WIFO - trotz verhaltenen Anstiegs im privaten Konsum wird ein höheres Wirtschaftswachstum erwartet
Während Österreich in den ersten beiden Quartalen 2025 in Hinblick auf das Wirtschaftswachstum relativ unverändert blieb, wies Statistik Austria einen spürbaren Zuwachs aus. Laut Presseaussendung des WIFO (Österreichisches Institut für Wirtschaftsforschung) von Mitte Dezember 2025 sei dieser Zuwachs mit dem Aufbau von Lagerbeständen zu begründen. Zu diesem Ergebnis hätte auch die positive Unternehmensstimmung im Verlauf von 2025 beigetragen. 2026 soll so das Wirtschaftswachstum etwa 1,2 % betragen.

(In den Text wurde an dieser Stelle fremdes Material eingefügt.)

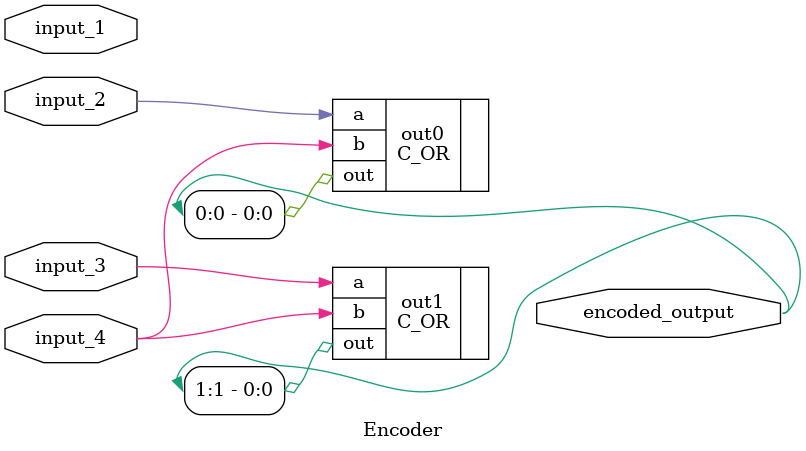
<source format=v>

module Encoder(input input_1, input_2, input_3, input_4, output [1:0] encoded_output);
    C_OR out0(.a(input_2), .b(input_4), .out(encoded_output[0]));
    C_OR out1(.a(input_3), .b(input_4), .out(encoded_output[1]));
    // assign encoded_output = (input_1 & ~input_2 & ~input_3 & ~input_4) ? 2'b00:
    //                          (~input_1 & input_2 & ~input_3 & ~input_4) ? 2'b01:
    //                          (~input_1 & ~input_2 & input_3 & ~input_4) ? 2'b10:
    //                          (~input_1 & ~input_2 & ~input_3 & input_4) ? 2'b11:
    //                          (~input_1 & ~input_2 & ~input_3 & ~input_4) ? 2'b00: 2'bxx; 

endmodule
</source>
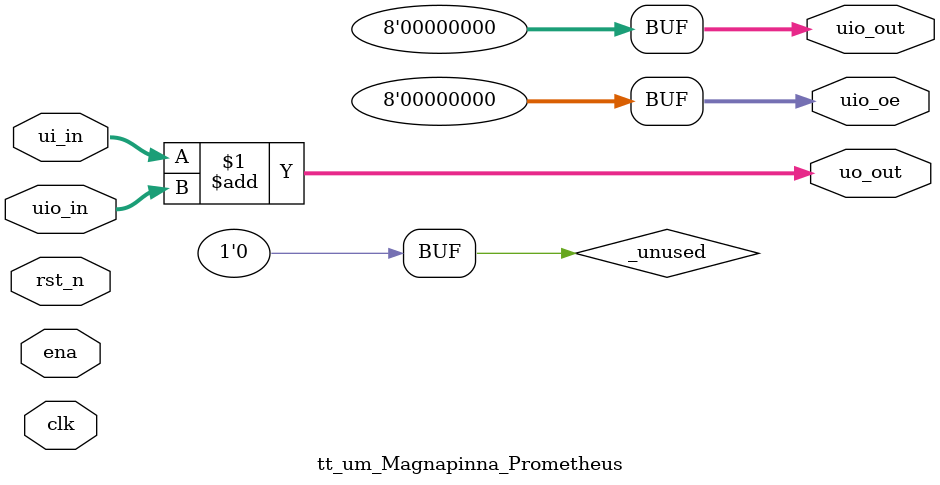
<source format=v>
/*
 * Copyright (c) 2024 Your Name
 * SPDX-License-Identifier: Apache-2.0
 */

`default_nettype none

module tt_um_Magnapinna_Prometheus (
    input  wire [7:0] ui_in,    // Dedicated inputs
    output wire [7:0] uo_out,   // Dedicated outputs
    input  wire [7:0] uio_in,   // IOs: Input path
    output wire [7:0] uio_out,  // IOs: Output path
    output wire [7:0] uio_oe,   // IOs: Enable path (active high: 0=input, 1=output)
    input  wire       ena,      // always 1 when the design is powered, so you can ignore it
    input  wire       clk,      // clock
    input  wire       rst_n     // reset_n - low to reset
);

  // All output pins must be assigned. If not used, assign to 0.
  assign uo_out  = ui_in + uio_in;  // Example: ou_out is the sum of ui_in and uio_in
  assign uio_out = 0;
  assign uio_oe  = 0;

  // List all unused inputs to prevent warnings
  wire _unused = &{ena, clk, rst_n, 1'b0};

endmodule

</source>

Neben den leicht positiven Konjunkturaussichten hätte auch die Industrie den Tiefpunkt 2025 durchschritten, sodass die Exporte im Kontext der Weltwirtschaft wieder zunehmen. Weniger dynamisch soll sich jedoch der private Konsum im Laufe von 2025 verhalten haben. Für diesen wird in der heimischen Wirtschaft für die Jahre 2026 und 2027 ein Wachstum von nur 1 % prognostiziert.
IHS - die Investitionsfreude befindet sich auf einem Erholungspfad, die Inflation werde sinken
Das IHS - Institut für Höhere Studien - sieht die Wirtschaftsentwicklung ähnlich. Laut seiner Prognose sei nämlich die Volkswirtschaft auf einen moderaten Zuwachs wieder zurückgekehrt. So ist das Bruttoinlandsprodukt (BIP) um 0,5 % gestiegen, wobei in den kommenden Jahren ein BIP-Wachstum von etwa 1 % bis 1,1% erwartet werde. Positive Aussichten gibt es auch für die Inflation, welche vom IHS für 2026 mit 2,5 % und für 2027 mit 1,9 % beziffert wird.
Was den Arbeitsmarkt betrifft, so sieht das IHS auch hier positive Tendenzen: Die Arbeitslosenquote soll so laut IHS von 7,4 % für 2025 auf 7,1 % im Jahr 2027 zurückgehen. 2026 werde eine Arbeitslosenquote von etwa 7,3 % erwartet.